Opinion | Disinformation Is Not the Real Problem With Democracy


“It often happens in democratic countries,” he continues,

that many men who have the desire or the need to associate cannot do it, because all being very small and lost in the crowd, they do not see each other and do not know where to find each other. Up comes a newspaper that exposes to their view the sentiment or the idea that had been presented to each of them simultaneously but separately. All are immediately directed toward that light, and those wandering spirits who had long sought each other in the shadows finally meet each other and unite.

A vibrant press is one of the forces that helps shape individuals into members of a community with responsibilities and obligations toward that community. It acculturates them into political life and ties them to other, like-minded people.

That’s one reason that throughout American history, whenever there is a reform movement, there are newspapers and journalists associated with that reform movement, whether it’s the temperance movement or the abolition movement or the labor movement.

One of the most striking aspects of the modern information environment, as many people have observed, is the almost total collapse of local and even regional news outlets. Where once every town or city of even minor consequence had a newspaper — with reporters who helped the community understand itself through their work — now there are large parts of the country that exist in news deserts, where there is little coverage of anything, from local government to local events.

I think that this decline has played an important role in undermining America’s democratic institutions, as well as the public’s faith in democracy. It’s not just that the collapse of local news has made it harder to hold any number of public officials accountable — contributing to general cynicism about the ability of government to do anything constructive — but that Americans increasingly lack the information they need to participate in the political process in their communities.

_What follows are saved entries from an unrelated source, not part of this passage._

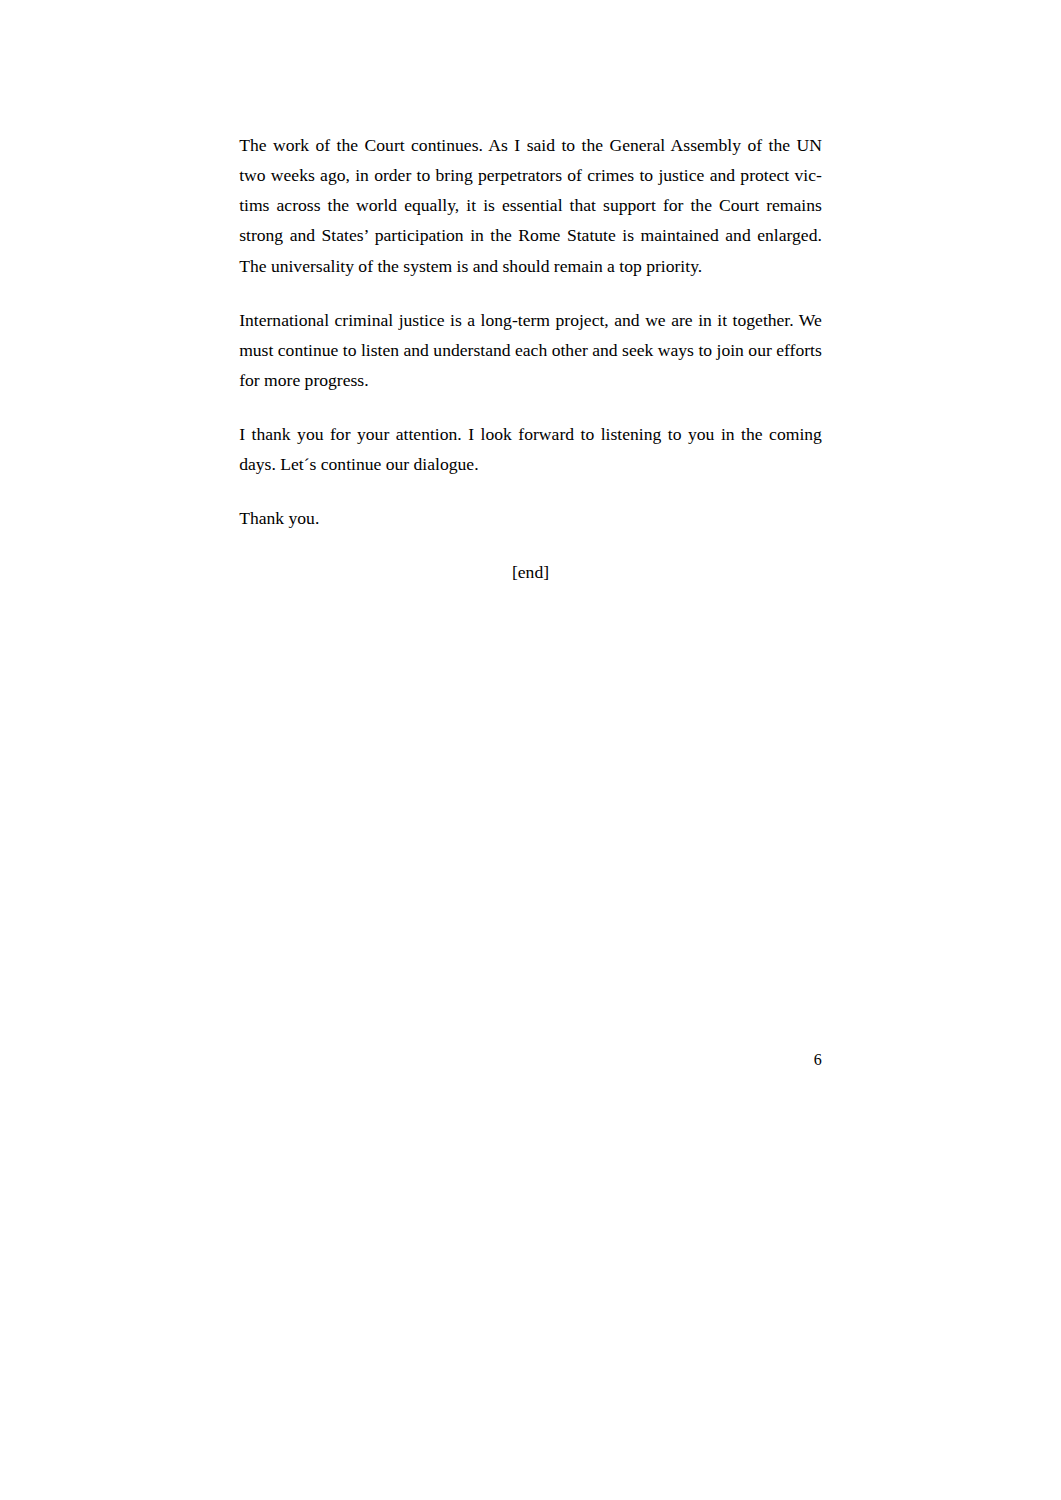The work of the Court continues. As I said to the General Assembly of the UN two weeks ago, in order to bring perpetrators of crimes to justice and protect victims across the world equally, it is essential that support for the Court remains strong and States’ participation in the Rome Statute is maintained and enlarged. The universality of the system is and should remain a top priority.
International criminal justice is a long-term project, and we are in it together. We must continue to listen and understand each other and seek ways to join our efforts for more progress.
I thank you for your attention. I look forward to listening to you in the coming days. Let´s continue our dialogue.
Thank you.
[end]
6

“As Americans have shifted away from local news, turnout in state and local elections has fallen,” notes Brookings, “and communities that have lost reporters have seen fewer candidates run for local office.”

Americans have turned to national news and national news outlets to close the gap, but these larger institutions can’t replace what has been lost. By virtue of proximity, I can respond more easily when a local official is accused of wrongdoing. The same isn’t true of a member of Congress, especially if they aren’t my own. The information we get from national outlets is valuable, but it can also leave us feeling hopeless and impotent. And it can contribute to “political hobbyism,” a tendency to treat politics not as a cause for action and an essential part of citizenship, but as a game where the only goal — the only objective — is to somehow embarrass and humiliate our enemies.

There has always been an element of entertainment in politics — it’s part of living in a mass democracy — but the total devolution of politics into entertainment may have something to do with the absence of institutions that link our political awareness to something more local, something more concrete, than national political conflict.